The seat of the executive branch of American government occupied by every president since John Adams, the White House is a visit every newcomer to D.C. should make at least once. To tour the White House, you will need to set up a reservation well in advance. U.S. citizens may submit public tour requests through their member of Congress, while foreign citizens may contact their embassy in D.C. for assistance in submitting their request.
The most visited national park in America is a 1.9-mile strip of land in the heart of D.C. The best the city has to offer for visitors can be found here, as many museums border the lawn, such as the National Museum of Natural History and the National Air and Space Museum. Many memorials are adjacent to the Mall as well, such as the Martin Luther King, Jr. Memorial, Vietnam War Memorial, and World War II Memorial, just to name a few.
The Smithsonian Institute comprises all 11 museums and galleries located on the National Mall, as well as six others, including the National Zoo. Admission is free for all locations.

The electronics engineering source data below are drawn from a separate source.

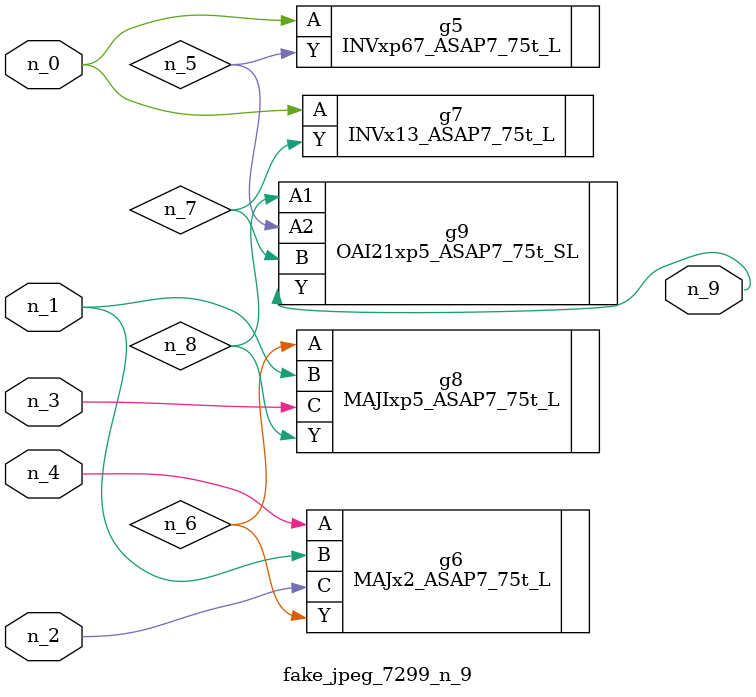
<source format=v>
module fake_jpeg_7299_n_9 (n_3, n_2, n_1, n_0, n_4, n_9);

input n_3;
input n_2;
input n_1;
input n_0;
input n_4;

output n_9;

wire n_8;
wire n_6;
wire n_5;
wire n_7;

INVxp67_ASAP7_75t_L g5 ( 
.A(n_0),
.Y(n_5)
);

MAJx2_ASAP7_75t_L g6 ( 
.A(n_4),
.B(n_1),
.C(n_2),
.Y(n_6)
);

INVx13_ASAP7_75t_L g7 ( 
.A(n_0),
.Y(n_7)
);

MAJIxp5_ASAP7_75t_L g8 ( 
.A(n_6),
.B(n_1),
.C(n_3),
.Y(n_8)
);

OAI21xp5_ASAP7_75t_SL g9 ( 
.A1(n_8),
.A2(n_5),
.B(n_7),
.Y(n_9)
);


endmodule
</source>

Founded in 1889, the Smithsonian's National Zoo is home to 2,700 animals representing more than 390 species. The zoo has a ton of unique special events, is open all year round, and offers free admission!
Library of Congress
The world’s largest library offers free hour-long guided tours of the Jefferson Building on a first-come, first-served basis without prior reservations. Additionally, the library has a selection of exhibitions, concerts, lectures, and reading rooms to check out.